> [Exercise description]:
Set down exactly the lines in the records below that run from the line with "Table 3 | Power" to the line with "Figure 5. Six", inclusive, and nothing more.

> [Records shown]:

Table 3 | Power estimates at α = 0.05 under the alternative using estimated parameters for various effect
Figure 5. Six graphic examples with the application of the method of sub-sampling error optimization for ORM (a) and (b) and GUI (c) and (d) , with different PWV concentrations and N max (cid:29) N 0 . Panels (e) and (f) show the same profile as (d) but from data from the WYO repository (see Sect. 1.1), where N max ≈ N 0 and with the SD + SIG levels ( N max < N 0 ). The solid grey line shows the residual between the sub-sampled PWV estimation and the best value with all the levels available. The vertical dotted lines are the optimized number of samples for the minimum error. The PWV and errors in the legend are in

...

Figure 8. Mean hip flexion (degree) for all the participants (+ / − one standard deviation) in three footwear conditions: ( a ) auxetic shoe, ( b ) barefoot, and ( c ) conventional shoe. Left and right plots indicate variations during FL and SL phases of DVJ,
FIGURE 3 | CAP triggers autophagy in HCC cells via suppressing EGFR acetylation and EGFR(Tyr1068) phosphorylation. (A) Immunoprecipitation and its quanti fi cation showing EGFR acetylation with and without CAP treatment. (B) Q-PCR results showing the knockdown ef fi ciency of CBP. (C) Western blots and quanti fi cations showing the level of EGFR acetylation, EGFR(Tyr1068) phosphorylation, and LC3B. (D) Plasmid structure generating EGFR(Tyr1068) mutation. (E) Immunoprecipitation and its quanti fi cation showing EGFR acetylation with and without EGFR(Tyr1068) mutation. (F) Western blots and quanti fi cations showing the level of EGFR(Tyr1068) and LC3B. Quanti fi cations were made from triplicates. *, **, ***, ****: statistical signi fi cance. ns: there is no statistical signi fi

> [Answer to this task]:
Table 3 | Power estimates at α = 0.05 under the alternative using estimated parameters for various effect
Figure 5. Six graphic examples with the application of the method of sub-sampling error optimization for ORM (a) and (b) and GUI (c) and (d) , with different PWV concentrations and N max (cid:29) N 0 . Panels (e) and (f) show the same profile as (d) but from data from the WYO repository (see Sect. 1.1), where N max ≈ N 0 and with the SD + SIG levels ( N max < N 0 ). The solid grey line shows the residual between the sub-sampled PWV estimation and the best value with all the levels available. The vertical dotted lines are the optimized number of samples for the minimum error. The PWV and errors in the legend are in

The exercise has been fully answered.